How London Transport Is Preparing for Life After Lockdown
Comment of the Day

June 11 2020

Commentary by Eoin Treacy

How London Transport Is Preparing for Life After Lockdown

This article from Bloomberg highlights just difficult social distancing is in a dense city environment. Here is a section:

According to the city’s transit manager, Transport for London (TfL), maintaining social distancing means that buses and London Underground trains will only be able to carry around 13–15% of the 9 million passengers who use the services daily. One of eight carriages on a Central line train can carry 131 people in a typical peak hour crush. Only 7% of these passengers could travel if 2-meter distancing was achieved.

TfL has imposed a limit of 20 passengers on its double-decker buses, that can usually carry up to 87.

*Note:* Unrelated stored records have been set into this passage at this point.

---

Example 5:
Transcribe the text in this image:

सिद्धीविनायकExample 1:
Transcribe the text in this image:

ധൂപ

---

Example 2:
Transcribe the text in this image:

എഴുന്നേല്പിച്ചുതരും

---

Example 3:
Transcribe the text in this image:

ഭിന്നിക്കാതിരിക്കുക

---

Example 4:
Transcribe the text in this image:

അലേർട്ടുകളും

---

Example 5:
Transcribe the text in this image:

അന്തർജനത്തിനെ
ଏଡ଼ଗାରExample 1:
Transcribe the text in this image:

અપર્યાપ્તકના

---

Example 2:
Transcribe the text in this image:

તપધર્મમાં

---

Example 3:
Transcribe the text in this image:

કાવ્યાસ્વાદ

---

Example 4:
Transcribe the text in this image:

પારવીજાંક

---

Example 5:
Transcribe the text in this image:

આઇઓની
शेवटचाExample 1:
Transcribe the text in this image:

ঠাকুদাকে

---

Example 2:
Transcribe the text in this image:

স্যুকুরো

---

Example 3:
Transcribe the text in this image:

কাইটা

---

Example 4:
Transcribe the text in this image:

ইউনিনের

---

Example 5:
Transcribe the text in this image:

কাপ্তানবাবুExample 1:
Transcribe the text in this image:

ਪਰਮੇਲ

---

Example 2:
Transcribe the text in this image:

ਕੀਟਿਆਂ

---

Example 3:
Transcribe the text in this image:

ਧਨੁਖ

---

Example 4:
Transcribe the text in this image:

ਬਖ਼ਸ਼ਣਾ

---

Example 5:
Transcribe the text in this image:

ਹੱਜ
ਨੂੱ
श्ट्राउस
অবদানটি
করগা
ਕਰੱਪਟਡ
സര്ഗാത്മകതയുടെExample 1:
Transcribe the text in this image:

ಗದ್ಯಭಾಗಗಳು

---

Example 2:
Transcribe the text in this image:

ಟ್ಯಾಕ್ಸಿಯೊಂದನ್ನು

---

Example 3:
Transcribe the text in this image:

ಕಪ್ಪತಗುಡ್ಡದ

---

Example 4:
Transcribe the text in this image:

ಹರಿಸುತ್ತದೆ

To help alleviate this precipitous drop in passenger capacity, TfL and London Mayor Sadiq Khan unveiled their ‘London Streetspace’ program in May, which aims to accommodate a possible 10-fold increase in cycling and a fivefold increase in walking. “Many Londoners have rediscovered the joys of walking and cycling during lockdown and by quickly and cheaply widening pavements, creating temporary cycle lanes and closing roads to through traffic we will enable millions more people to change the way they get around our city,” Khan said.

Eoin Treacy's view

I’m all for walking or cycling to work but a 90% drop in occupancy for the Tube and a 75% drop in bus occupancy is completely unworkable. The age of the Tube network has always mean ventilation is a problem. The 10 to 15 degree pick up in temperature when entering the network has long been a testament to that fact.

The only possible way the network will be usable is with a mammoth effort to deep clean constantly and enforce personal hygiene. Even then, the need for constant testing, contact tracing and isolation is essential. The problem seems to be there is no real enthusiasm for joined up thinking in the administration. Having missed the narrow window for early action, the UK is now mired in a lengthy process of recovery.

10-year Gilt yields have fallen back test the lows near 0.20%. Maturities between 2 years and 6 years and negative but the very short-term yields are still positive. That suggests bond investors are still predicting additional interest rate cuts and/or stimulative measures.

The FTSE-250 unwound most of the overextension relative to the trend mean and has now paused in the region of the lower side of the overhead trading range. The Index is now testing the upper side of the underlying short-term range which is the first area of potential support. It’s probably too much to ask that this level hold, the next will be the region of the sequence of higher reaction lows near 15,000. A clear upward dynamic, which holds for more than a day or two, will be required to confirm a return to demand dominance.